Records shown →
· · ·

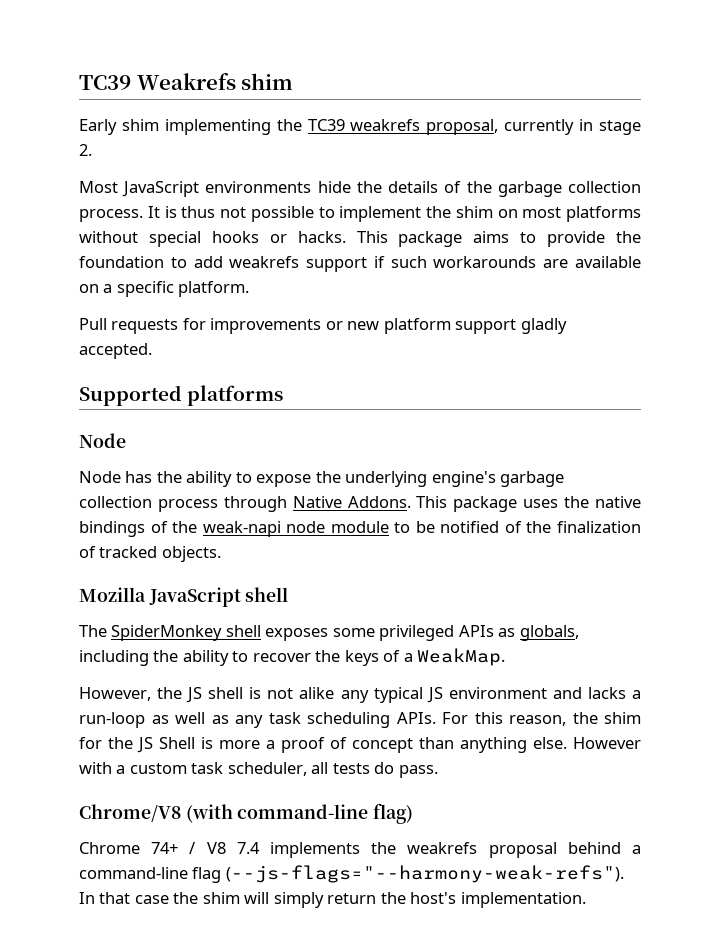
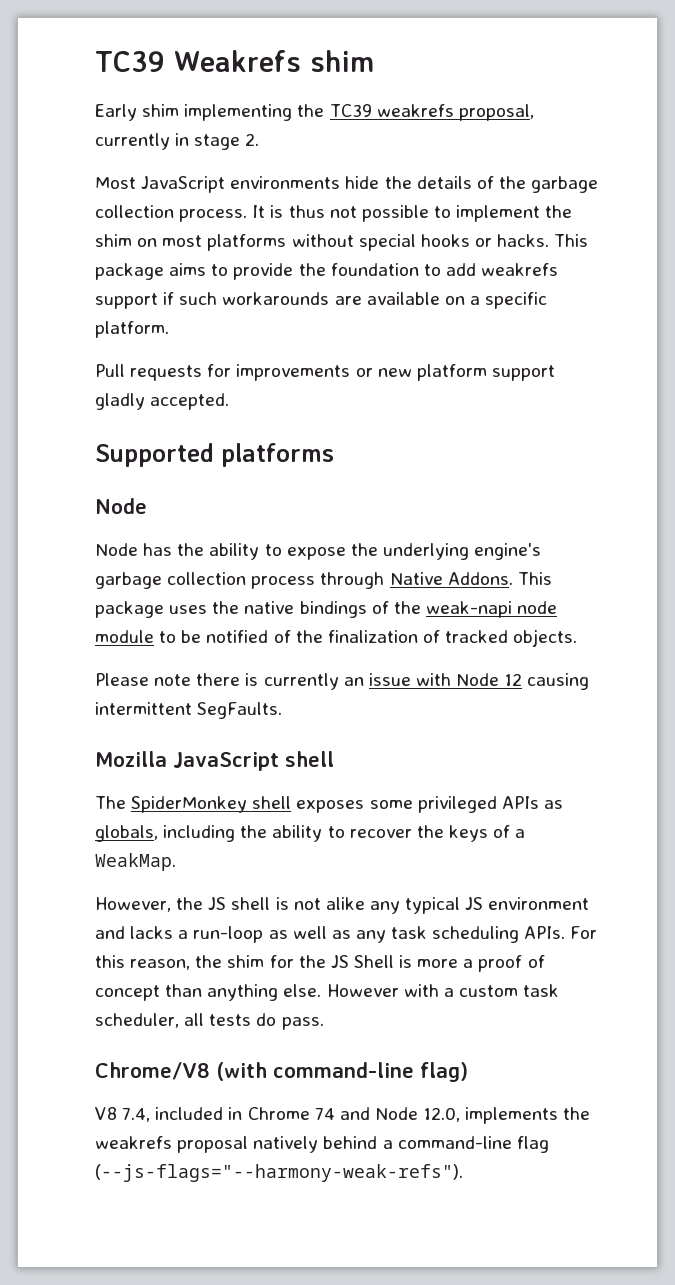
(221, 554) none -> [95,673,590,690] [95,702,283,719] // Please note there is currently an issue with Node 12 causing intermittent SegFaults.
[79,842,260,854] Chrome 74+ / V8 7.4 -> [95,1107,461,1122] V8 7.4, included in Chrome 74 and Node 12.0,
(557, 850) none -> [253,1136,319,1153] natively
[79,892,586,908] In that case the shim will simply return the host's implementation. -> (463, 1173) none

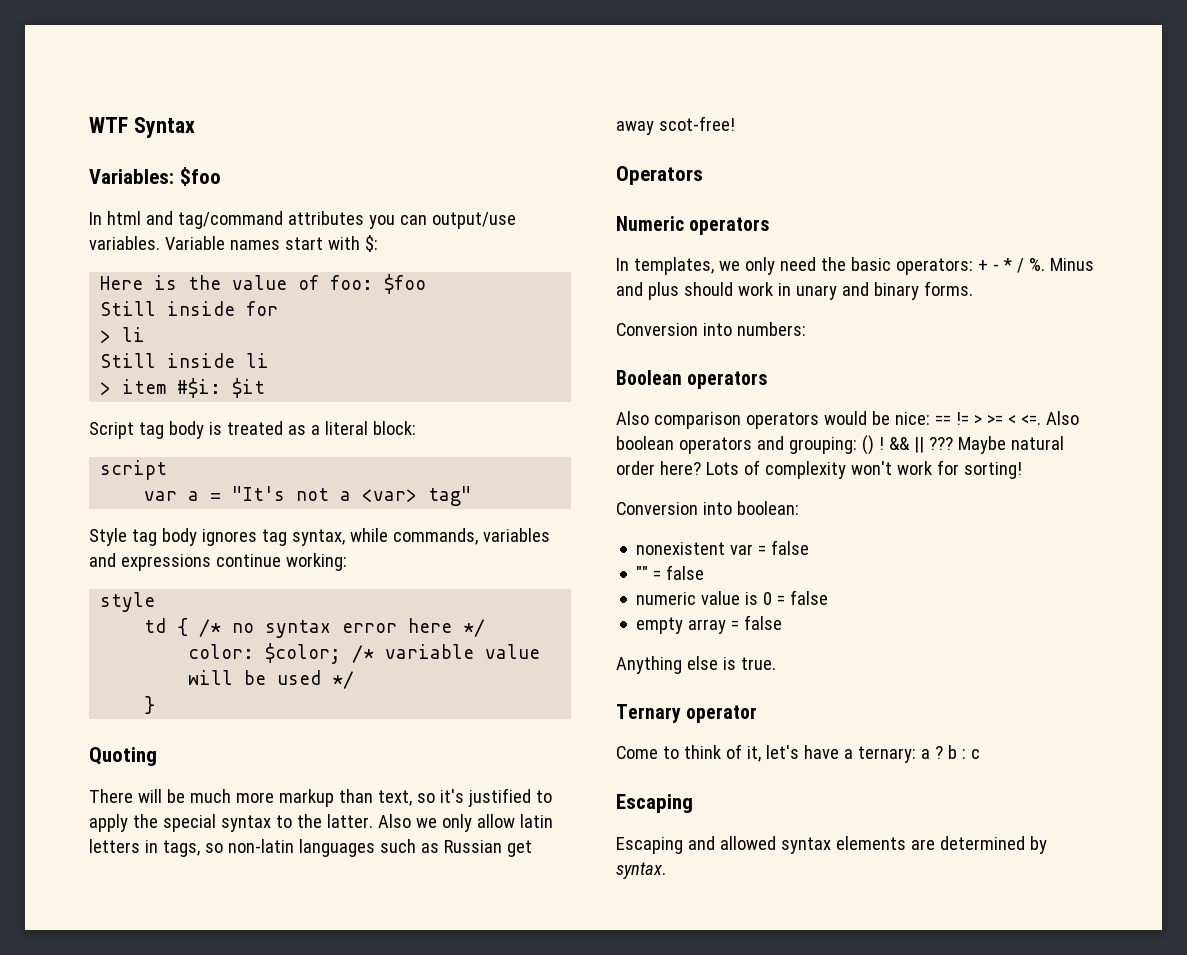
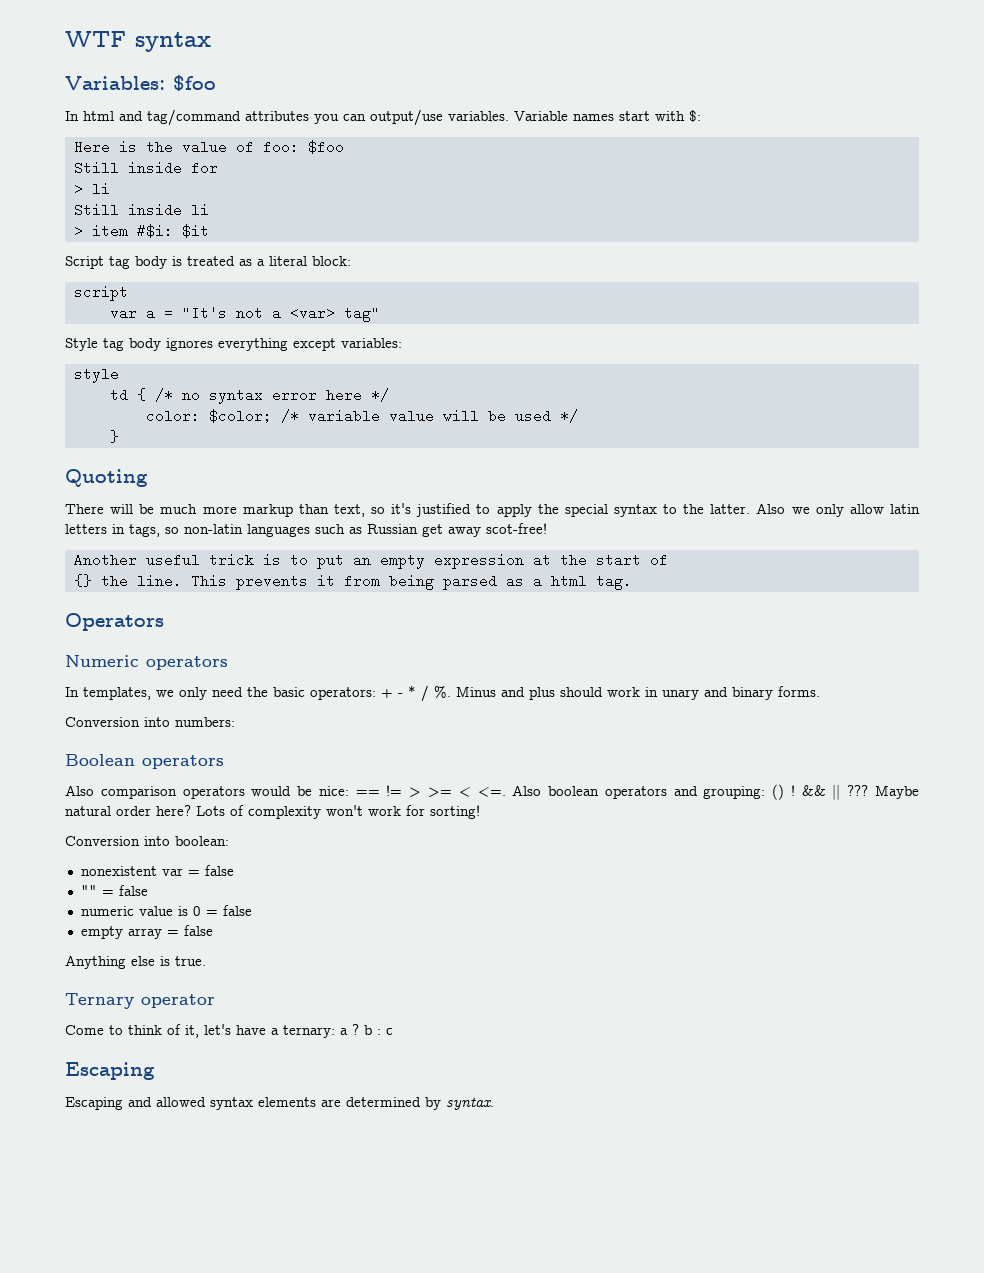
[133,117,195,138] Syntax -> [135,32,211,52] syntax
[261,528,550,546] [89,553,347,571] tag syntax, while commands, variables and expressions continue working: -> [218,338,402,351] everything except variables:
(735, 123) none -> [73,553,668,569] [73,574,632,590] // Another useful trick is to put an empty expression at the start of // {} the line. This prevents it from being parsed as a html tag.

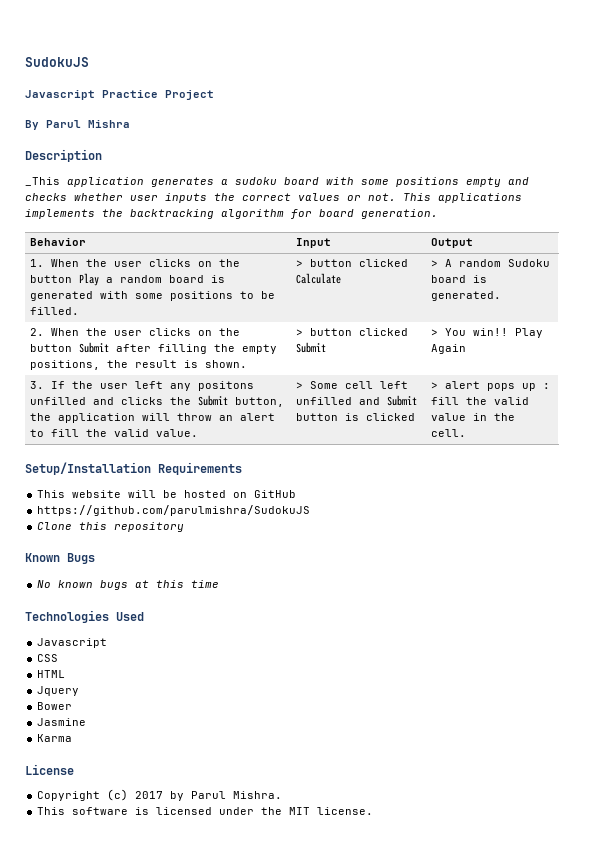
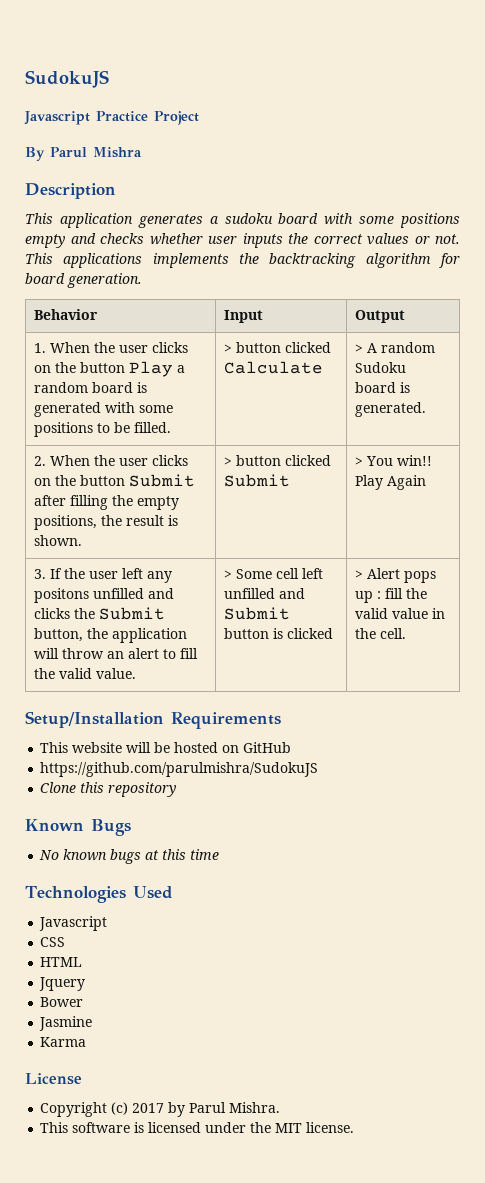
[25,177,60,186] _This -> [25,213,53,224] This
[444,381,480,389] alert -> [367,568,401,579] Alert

· · ·

What is expected →
What is needed here is one number: how many lines of the entries hold the string "none".

Expected answer →
4